Your goal
The records below are to be returned exactly as written, minus their pictures.

Available records

● ● ● ●

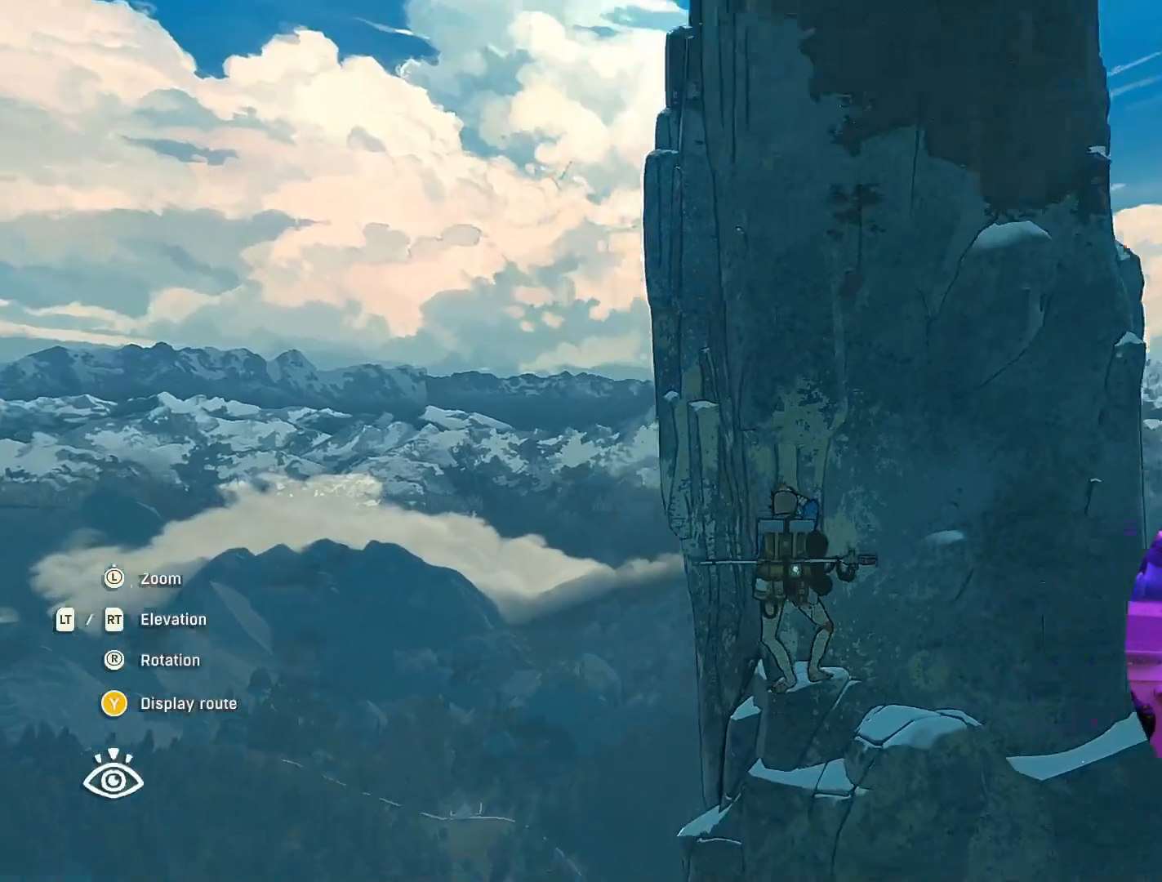
{"buttons": [], "left_stick": "center", "right_stick": "center", "events": []}
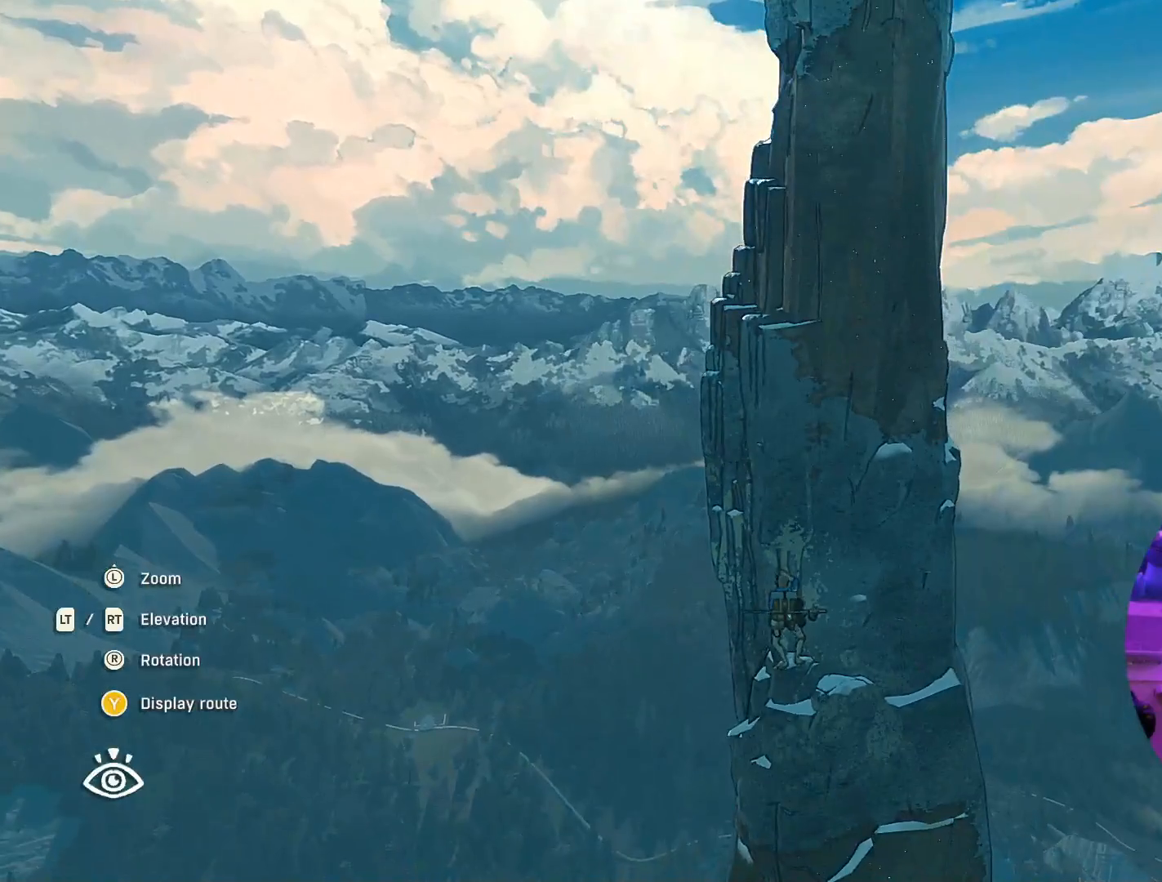
{"buttons": [], "left_stick": "center", "right_stick": "down-left", "events": [[217, "right_stick", "down-left"]]}
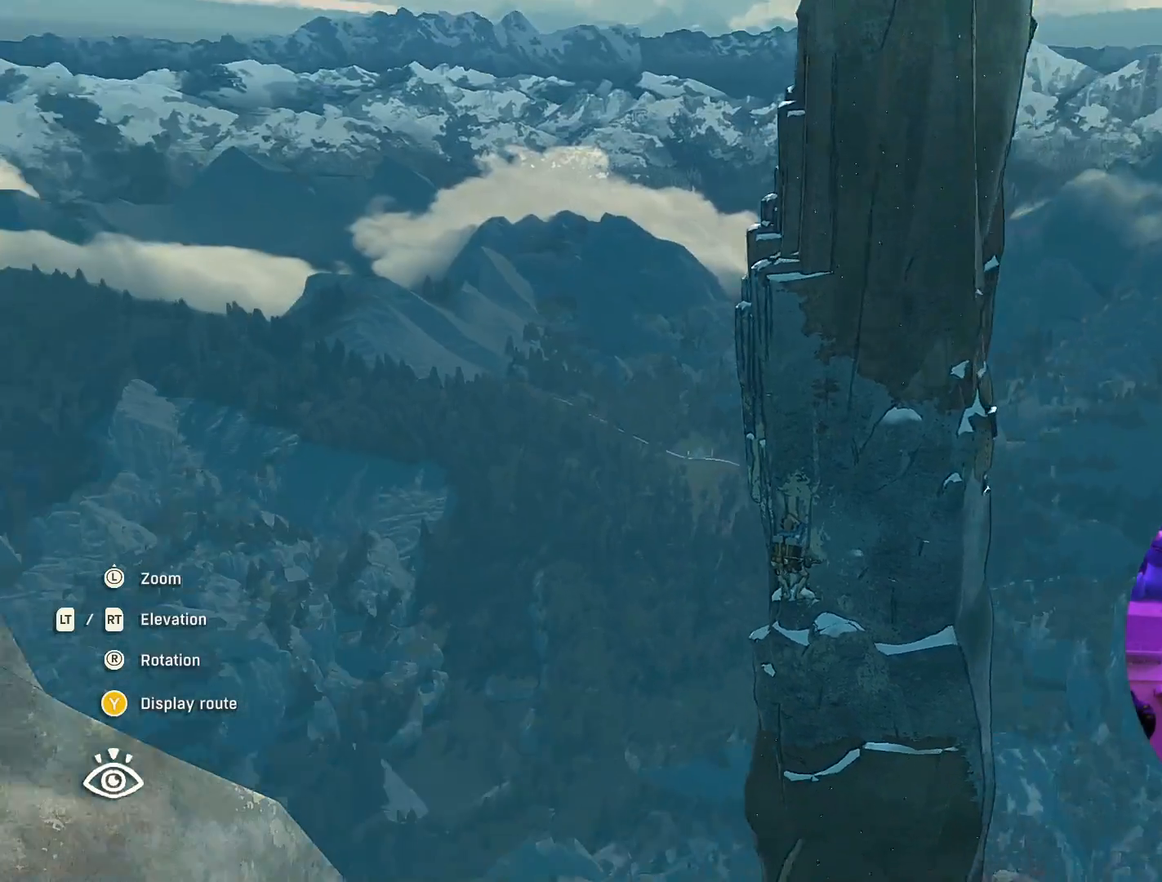
{"buttons": [], "left_stick": "center", "right_stick": "left", "events": [[167, "right_stick", "center"], [400, "right_stick", "left"]]}
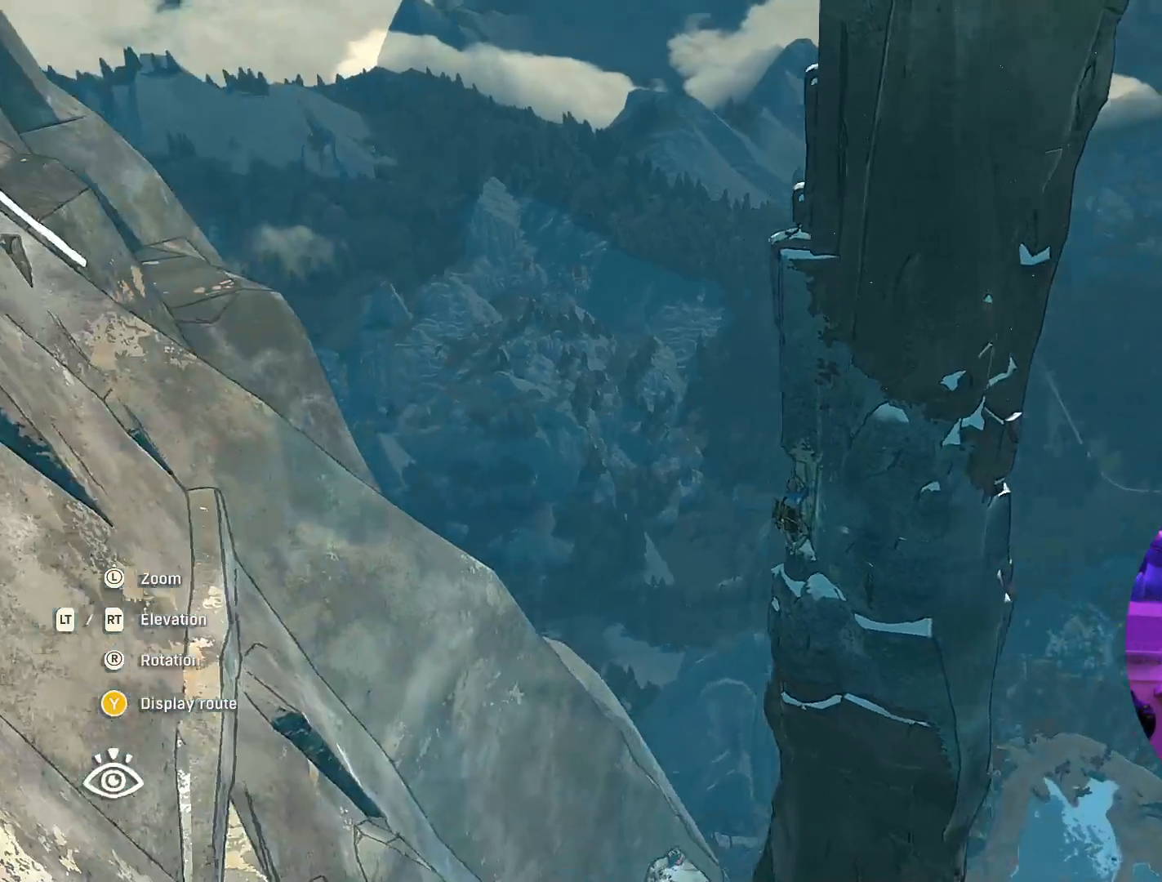
{"buttons": [], "left_stick": "center", "right_stick": "left", "events": []}
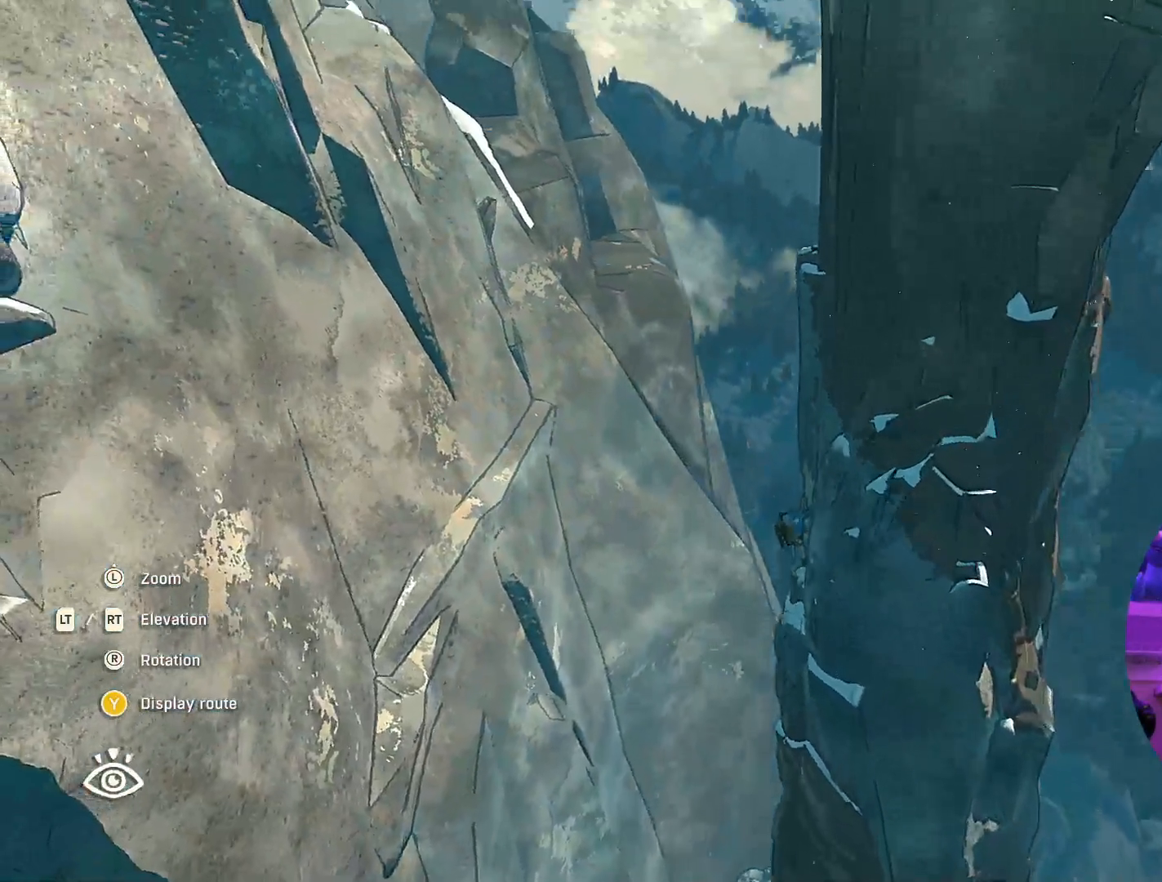
{"buttons": [], "left_stick": "center", "right_stick": "right", "events": [[50, "right_stick", "center"], [233, "right_stick", "right"]]}
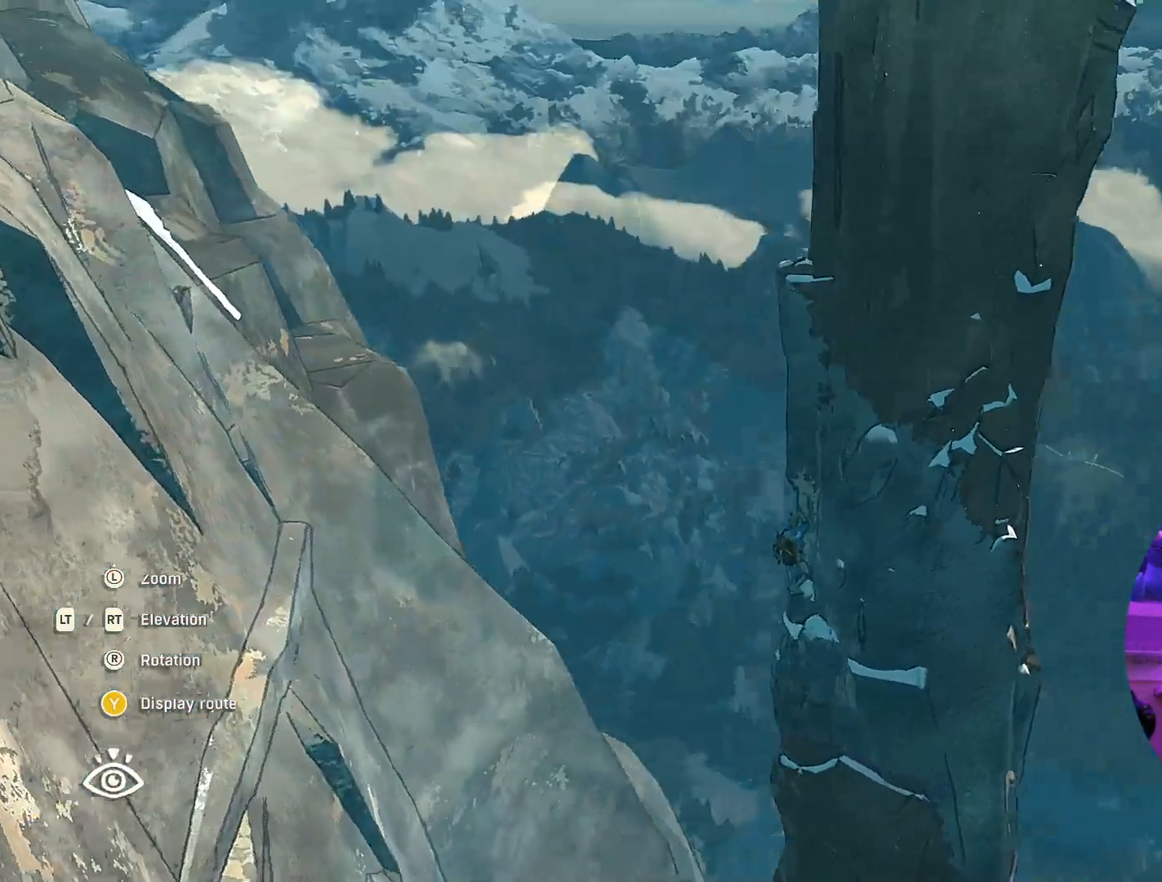
{"buttons": [], "left_stick": "center", "right_stick": "right", "events": []}
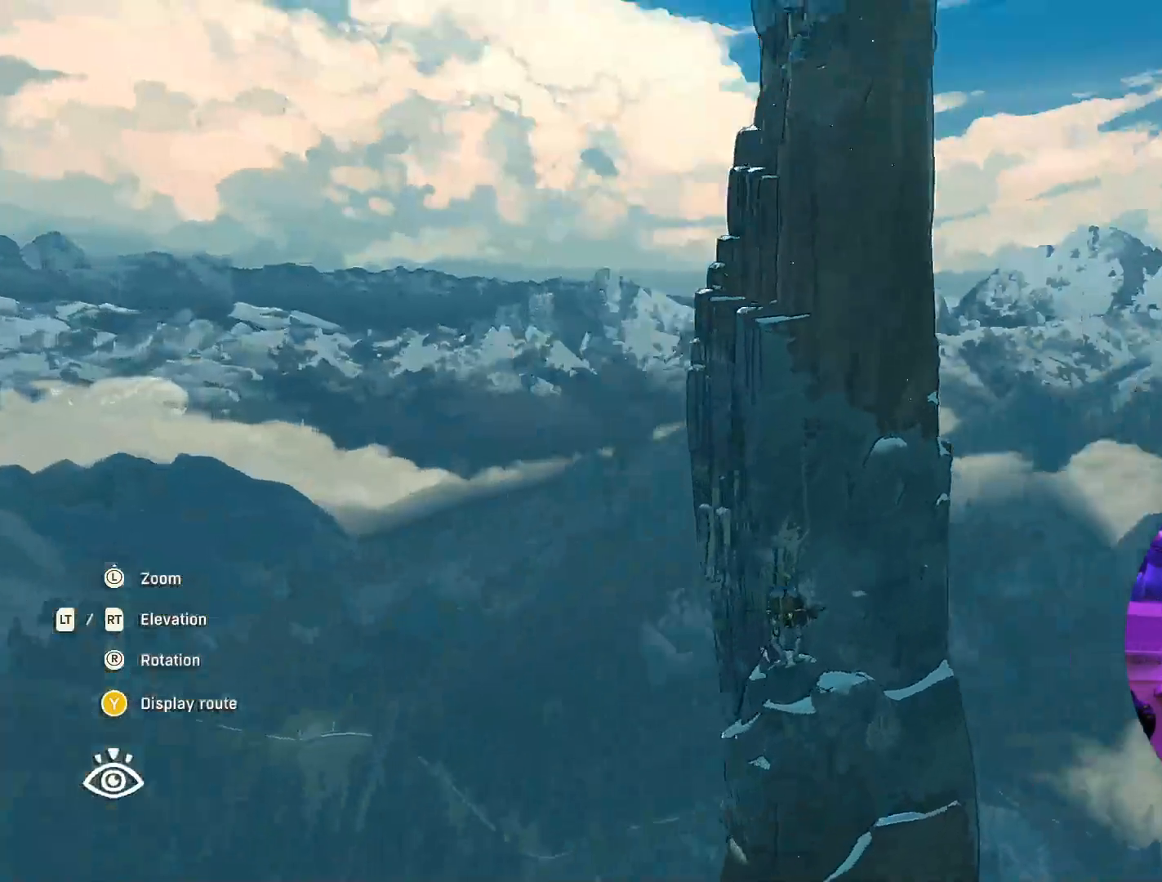
{"buttons": [], "left_stick": "center", "right_stick": "down", "events": [[117, "right_stick", "center"], [300, "right_stick", "down"]]}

● ● ● ●

Exercise solution
{"buttons": [], "left_stick": "center", "right_stick": "center", "events": []}
{"buttons": [], "left_stick": "center", "right_stick": "down-left", "events": [[217, "right_stick", "down-left"]]}
{"buttons": [], "left_stick": "center", "right_stick": "left", "events": [[167, "right_stick", "center"], [400, "right_stick", "left"]]}
{"buttons": [], "left_stick": "center", "right_stick": "left", "events": []}
{"buttons": [], "left_stick": "center", "right_stick": "right", "events": [[50, "right_stick", "center"], [233, "right_stick", "right"]]}
{"buttons": [], "left_stick": "center", "right_stick": "right", "events": []}
{"buttons": [], "left_stick": "center", "right_stick": "down", "events": [[117, "right_stick", "center"], [300, "right_stick", "down"]]}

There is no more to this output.